→ **What is being asked**: Among the entries below, find the line with "index tip: (592, 242)", then quote it and each following line up to and including the line with "ring dip: (775, 564)", and nothing else.

→ **Record extracts**:
□ □ □ □ □

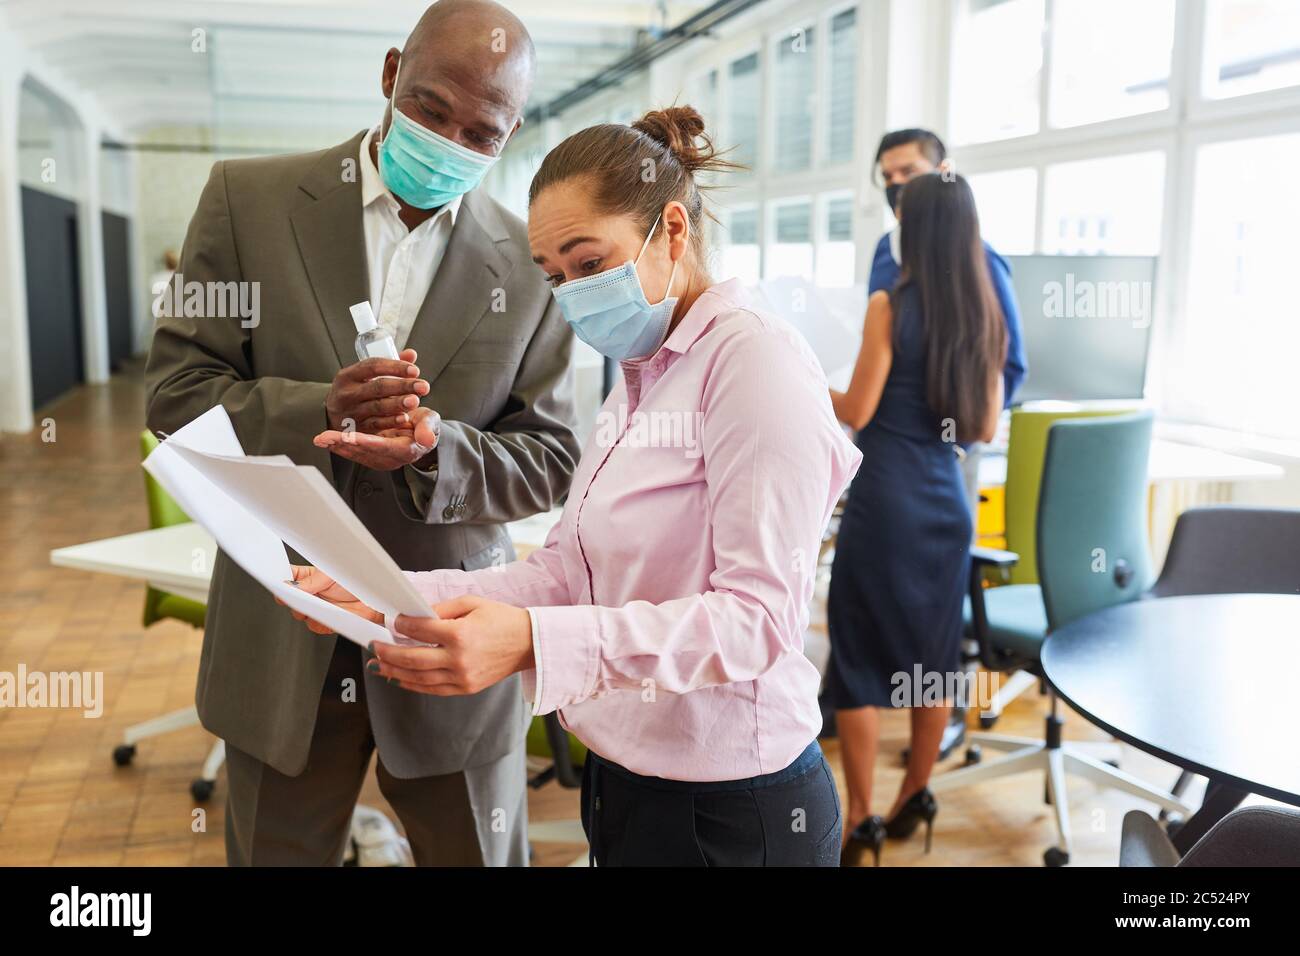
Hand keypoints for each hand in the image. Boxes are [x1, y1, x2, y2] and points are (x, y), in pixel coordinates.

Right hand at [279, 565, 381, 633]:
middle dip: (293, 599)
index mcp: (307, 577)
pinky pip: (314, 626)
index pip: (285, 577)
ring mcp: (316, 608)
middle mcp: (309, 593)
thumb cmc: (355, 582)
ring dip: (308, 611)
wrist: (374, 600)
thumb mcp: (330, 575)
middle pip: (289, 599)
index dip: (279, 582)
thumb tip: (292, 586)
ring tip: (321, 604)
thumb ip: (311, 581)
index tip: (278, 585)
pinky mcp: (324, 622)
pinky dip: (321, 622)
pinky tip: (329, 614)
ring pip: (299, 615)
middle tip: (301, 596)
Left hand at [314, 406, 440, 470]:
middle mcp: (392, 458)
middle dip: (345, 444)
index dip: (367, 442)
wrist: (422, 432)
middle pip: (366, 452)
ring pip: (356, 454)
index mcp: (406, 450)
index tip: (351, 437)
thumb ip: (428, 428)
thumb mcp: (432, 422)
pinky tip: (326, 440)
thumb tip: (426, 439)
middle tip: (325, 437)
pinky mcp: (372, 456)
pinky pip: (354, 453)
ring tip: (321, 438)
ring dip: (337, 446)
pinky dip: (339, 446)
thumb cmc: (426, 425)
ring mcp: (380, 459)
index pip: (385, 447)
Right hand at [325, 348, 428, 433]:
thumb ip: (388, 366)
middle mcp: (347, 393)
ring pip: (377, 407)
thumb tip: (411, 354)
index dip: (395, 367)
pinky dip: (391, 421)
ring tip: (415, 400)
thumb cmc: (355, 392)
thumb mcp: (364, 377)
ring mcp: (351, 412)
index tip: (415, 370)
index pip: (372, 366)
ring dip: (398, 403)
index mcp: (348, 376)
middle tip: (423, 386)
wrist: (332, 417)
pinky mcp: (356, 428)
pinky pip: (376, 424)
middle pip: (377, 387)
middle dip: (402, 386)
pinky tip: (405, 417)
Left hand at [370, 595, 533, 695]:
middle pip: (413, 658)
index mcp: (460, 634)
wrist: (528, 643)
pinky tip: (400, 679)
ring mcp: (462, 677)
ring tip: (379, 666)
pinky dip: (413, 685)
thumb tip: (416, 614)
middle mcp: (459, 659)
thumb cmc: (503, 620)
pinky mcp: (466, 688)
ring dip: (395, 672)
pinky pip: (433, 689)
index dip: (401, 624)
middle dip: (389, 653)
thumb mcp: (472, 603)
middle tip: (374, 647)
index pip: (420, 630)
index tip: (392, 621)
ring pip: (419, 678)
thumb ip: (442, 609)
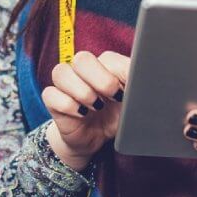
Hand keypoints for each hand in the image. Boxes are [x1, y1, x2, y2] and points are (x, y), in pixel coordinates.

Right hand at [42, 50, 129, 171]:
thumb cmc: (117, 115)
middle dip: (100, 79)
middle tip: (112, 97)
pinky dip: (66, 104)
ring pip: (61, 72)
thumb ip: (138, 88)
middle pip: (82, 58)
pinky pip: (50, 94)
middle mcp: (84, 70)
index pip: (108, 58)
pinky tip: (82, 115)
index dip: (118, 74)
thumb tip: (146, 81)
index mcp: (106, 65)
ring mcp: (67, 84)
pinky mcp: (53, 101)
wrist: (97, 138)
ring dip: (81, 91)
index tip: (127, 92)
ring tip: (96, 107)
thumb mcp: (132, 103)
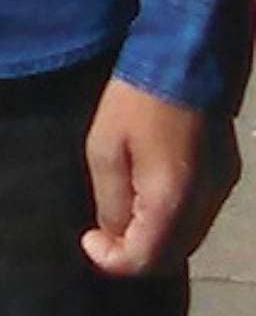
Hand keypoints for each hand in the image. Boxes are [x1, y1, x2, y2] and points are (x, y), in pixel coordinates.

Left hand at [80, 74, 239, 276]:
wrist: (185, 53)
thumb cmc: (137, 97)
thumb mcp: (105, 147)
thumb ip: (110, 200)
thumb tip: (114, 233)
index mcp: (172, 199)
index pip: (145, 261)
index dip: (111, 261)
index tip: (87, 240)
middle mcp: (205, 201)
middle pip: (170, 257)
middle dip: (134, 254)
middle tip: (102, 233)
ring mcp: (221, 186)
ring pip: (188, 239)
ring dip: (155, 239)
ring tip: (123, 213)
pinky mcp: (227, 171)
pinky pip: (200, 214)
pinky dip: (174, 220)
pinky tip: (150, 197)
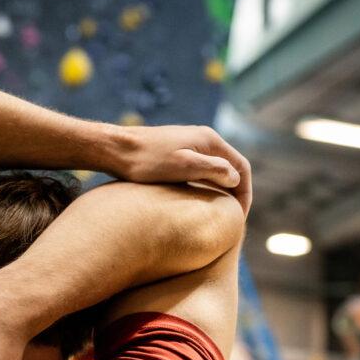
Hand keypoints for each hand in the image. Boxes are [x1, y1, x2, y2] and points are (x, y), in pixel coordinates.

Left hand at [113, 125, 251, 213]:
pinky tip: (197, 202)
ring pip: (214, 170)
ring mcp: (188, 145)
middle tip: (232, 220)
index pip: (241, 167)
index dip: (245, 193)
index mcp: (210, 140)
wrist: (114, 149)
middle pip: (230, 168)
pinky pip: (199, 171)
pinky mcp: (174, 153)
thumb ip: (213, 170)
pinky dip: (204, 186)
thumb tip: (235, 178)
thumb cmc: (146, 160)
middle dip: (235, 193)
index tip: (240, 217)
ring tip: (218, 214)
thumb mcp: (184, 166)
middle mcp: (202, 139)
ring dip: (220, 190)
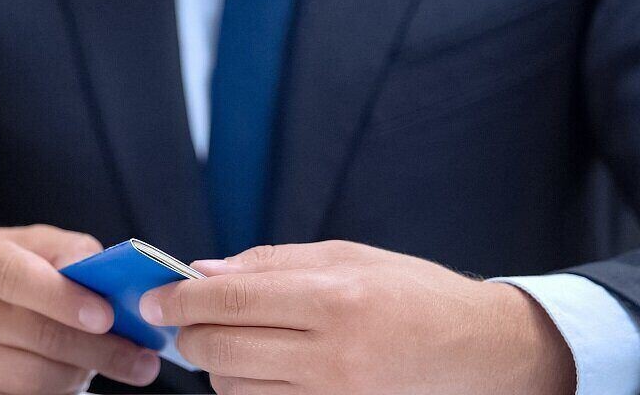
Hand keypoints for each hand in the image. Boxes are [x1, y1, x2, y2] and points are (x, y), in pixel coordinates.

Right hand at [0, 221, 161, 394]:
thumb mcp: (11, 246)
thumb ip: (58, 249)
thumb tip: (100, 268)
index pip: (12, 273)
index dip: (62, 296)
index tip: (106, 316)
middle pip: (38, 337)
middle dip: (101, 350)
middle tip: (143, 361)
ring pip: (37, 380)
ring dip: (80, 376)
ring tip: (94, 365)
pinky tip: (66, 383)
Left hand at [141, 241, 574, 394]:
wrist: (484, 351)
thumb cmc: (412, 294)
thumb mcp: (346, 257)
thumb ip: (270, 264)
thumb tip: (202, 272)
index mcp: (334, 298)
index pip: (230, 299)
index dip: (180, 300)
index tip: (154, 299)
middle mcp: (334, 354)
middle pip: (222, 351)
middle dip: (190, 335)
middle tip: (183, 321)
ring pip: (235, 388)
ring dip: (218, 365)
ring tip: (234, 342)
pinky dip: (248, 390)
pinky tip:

□ □ □ □ □

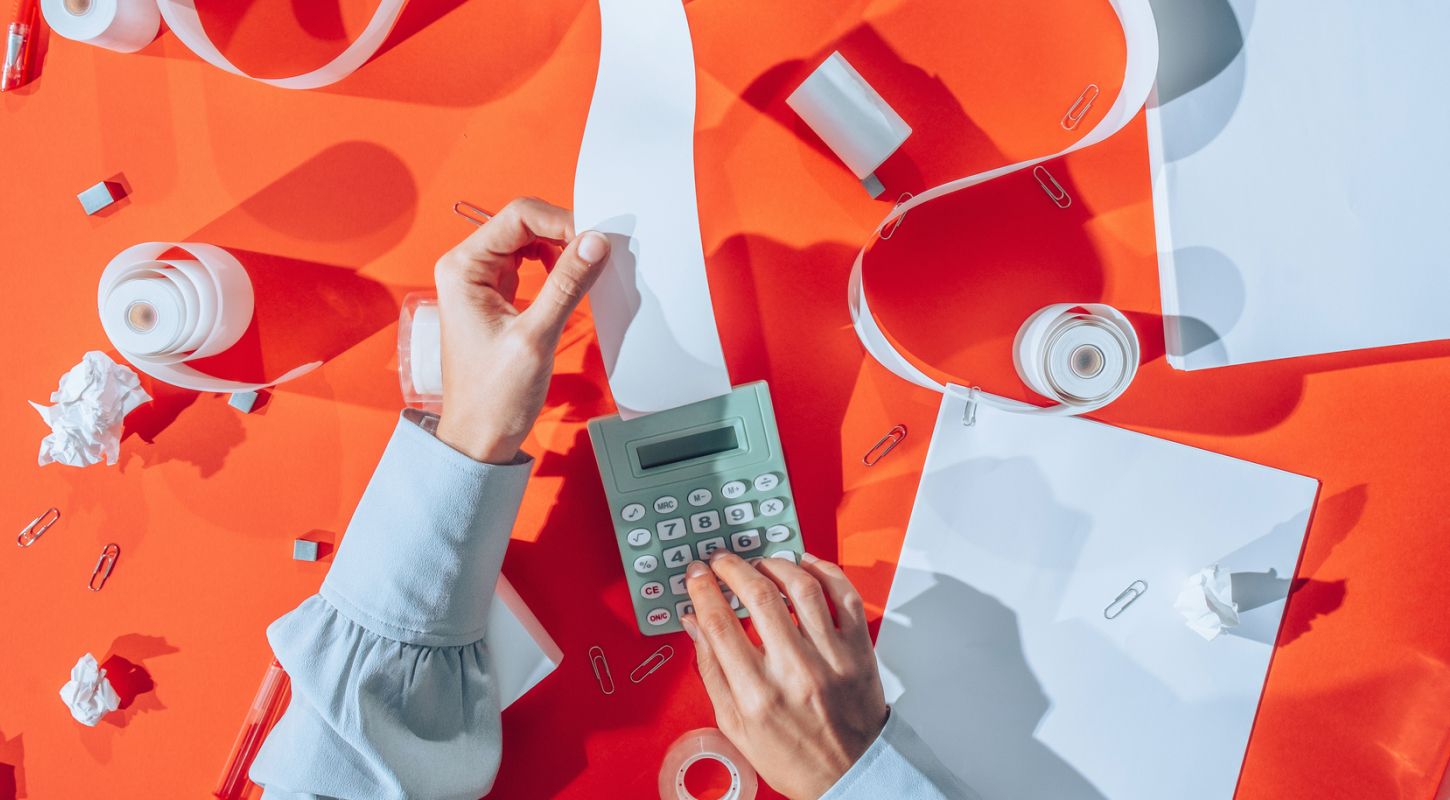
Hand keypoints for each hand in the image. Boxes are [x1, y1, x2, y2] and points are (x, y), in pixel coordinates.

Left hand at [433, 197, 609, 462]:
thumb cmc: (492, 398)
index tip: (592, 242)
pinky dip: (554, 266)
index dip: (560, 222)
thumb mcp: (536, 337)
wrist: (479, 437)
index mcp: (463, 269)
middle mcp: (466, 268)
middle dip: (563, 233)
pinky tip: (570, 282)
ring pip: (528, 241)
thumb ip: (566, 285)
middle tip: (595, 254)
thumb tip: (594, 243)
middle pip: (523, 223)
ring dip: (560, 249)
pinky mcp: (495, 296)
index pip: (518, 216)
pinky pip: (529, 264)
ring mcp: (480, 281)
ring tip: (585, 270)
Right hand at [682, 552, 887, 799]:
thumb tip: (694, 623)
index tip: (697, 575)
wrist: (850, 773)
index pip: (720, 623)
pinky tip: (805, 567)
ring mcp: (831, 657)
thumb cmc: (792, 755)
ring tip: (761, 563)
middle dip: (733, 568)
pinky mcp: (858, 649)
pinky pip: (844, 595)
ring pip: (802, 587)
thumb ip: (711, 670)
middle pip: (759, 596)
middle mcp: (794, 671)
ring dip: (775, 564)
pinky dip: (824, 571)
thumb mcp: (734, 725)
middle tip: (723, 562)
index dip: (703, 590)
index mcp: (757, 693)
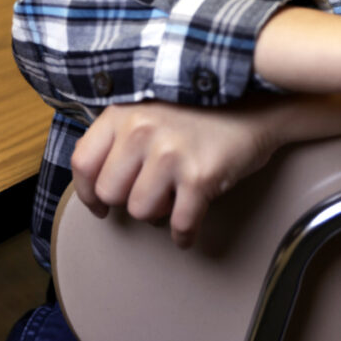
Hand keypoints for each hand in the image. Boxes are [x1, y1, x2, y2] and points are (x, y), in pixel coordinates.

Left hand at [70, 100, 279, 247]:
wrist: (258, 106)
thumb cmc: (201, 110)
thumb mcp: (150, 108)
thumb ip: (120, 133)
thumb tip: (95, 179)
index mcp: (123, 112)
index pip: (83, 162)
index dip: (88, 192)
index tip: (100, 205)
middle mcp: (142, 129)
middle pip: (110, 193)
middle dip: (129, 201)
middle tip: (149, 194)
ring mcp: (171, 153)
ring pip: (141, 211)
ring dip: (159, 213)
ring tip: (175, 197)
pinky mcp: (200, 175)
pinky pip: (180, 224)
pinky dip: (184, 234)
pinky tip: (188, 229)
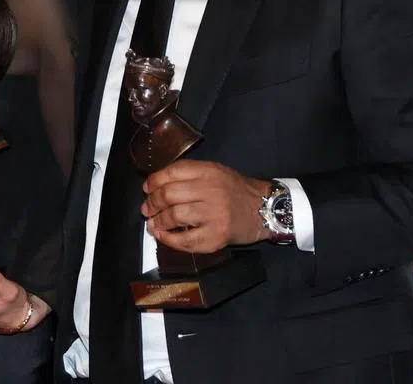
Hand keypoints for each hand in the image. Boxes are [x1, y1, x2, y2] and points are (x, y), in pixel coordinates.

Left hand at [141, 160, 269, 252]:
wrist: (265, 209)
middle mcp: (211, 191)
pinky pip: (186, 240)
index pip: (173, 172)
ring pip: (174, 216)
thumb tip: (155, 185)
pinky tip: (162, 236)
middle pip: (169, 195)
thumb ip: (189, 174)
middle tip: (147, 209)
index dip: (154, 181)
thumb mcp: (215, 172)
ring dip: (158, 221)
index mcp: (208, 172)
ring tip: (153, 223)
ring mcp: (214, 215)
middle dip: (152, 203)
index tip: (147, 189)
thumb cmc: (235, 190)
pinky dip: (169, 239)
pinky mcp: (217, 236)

□ □ □ □ □

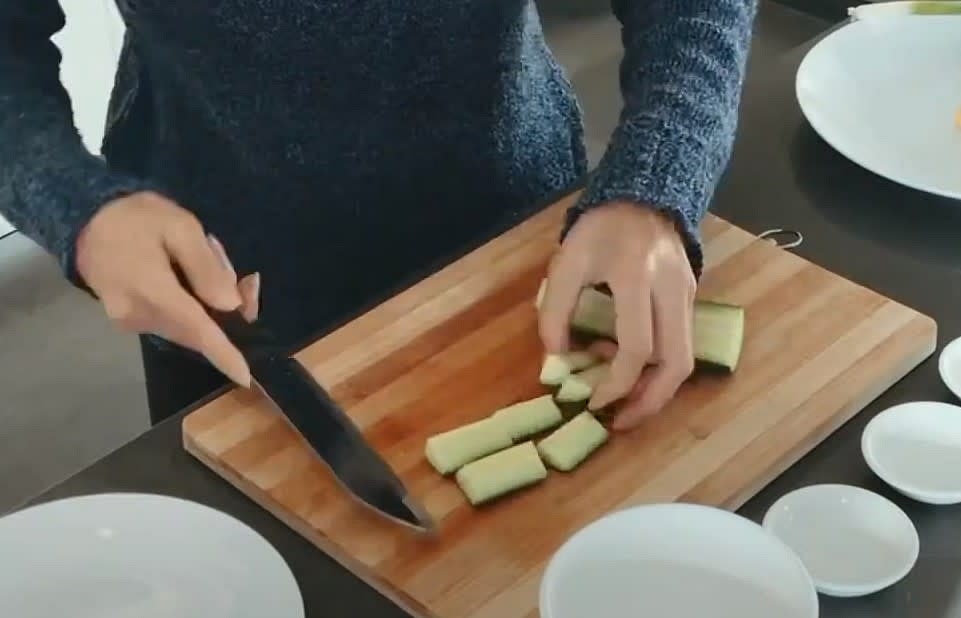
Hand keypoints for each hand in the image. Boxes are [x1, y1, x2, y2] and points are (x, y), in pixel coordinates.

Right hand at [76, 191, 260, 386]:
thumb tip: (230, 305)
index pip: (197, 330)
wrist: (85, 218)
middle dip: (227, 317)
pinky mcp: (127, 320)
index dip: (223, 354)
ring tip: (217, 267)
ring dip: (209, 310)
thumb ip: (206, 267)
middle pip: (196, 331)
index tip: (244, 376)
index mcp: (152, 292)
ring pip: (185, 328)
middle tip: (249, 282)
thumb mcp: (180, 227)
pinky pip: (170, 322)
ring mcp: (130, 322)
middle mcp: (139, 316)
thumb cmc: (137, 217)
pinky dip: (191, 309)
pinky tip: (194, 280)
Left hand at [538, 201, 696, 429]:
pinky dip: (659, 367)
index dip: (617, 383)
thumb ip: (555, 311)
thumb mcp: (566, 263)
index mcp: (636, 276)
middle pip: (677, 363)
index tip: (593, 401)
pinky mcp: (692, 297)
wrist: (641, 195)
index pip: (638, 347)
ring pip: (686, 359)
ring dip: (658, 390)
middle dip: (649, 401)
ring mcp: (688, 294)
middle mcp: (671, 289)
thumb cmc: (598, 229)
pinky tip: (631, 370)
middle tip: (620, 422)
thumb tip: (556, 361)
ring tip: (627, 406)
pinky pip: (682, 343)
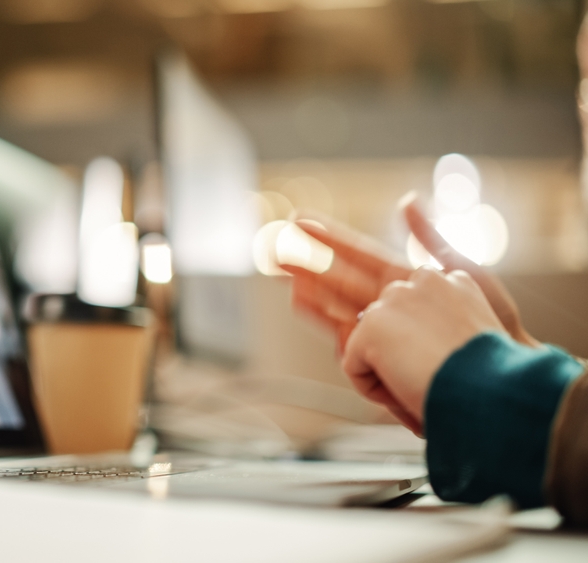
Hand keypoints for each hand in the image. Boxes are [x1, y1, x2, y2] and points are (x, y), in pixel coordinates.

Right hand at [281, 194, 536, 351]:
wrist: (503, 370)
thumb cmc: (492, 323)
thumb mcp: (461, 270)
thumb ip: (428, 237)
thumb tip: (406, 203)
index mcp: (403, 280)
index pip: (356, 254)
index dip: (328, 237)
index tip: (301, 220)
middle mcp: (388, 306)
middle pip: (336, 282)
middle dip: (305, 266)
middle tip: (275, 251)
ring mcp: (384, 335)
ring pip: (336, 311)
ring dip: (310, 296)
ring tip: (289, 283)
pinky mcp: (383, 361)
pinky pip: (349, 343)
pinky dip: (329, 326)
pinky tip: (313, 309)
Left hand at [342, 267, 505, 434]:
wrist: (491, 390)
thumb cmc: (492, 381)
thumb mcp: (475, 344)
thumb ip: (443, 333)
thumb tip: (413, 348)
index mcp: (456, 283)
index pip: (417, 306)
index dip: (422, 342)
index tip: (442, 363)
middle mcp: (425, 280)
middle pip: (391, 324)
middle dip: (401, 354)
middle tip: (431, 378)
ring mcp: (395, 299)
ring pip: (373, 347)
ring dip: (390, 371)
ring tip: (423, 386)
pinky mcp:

□ □ □ □ □

→ **Answer box**:
index tip: (592, 242)
pinky dip: (554, 266)
index dip: (560, 222)
thumb mcp: (536, 337)
wrist: (479, 437)
index mcp: (463, 269)
middle mcp: (466, 268)
middle dip: (563, 233)
pinky tip: (570, 282)
ring pip: (528, 241)
thumb ip: (566, 285)
middle tip: (595, 254)
thumb tip: (594, 243)
middle pip: (523, 223)
ring dip: (560, 249)
pinky mcp: (495, 296)
index pip: (518, 216)
pinky pip: (529, 264)
ring mcp: (480, 281)
ring tip: (585, 270)
Right hand at [682, 552, 887, 799]:
thumb tip: (694, 623)
index tip: (697, 575)
wrist: (850, 773)
index pip: (720, 623)
pinky tip: (805, 567)
ring mcp: (831, 657)
thumb cmc: (792, 755)
ring tip: (761, 563)
middle dip: (733, 568)
pinky mcp: (858, 649)
pinky pip: (844, 595)
ring pip: (802, 587)
thumb ip: (711, 670)
middle pip: (759, 596)
middle mcp: (794, 671)
ring dip: (775, 564)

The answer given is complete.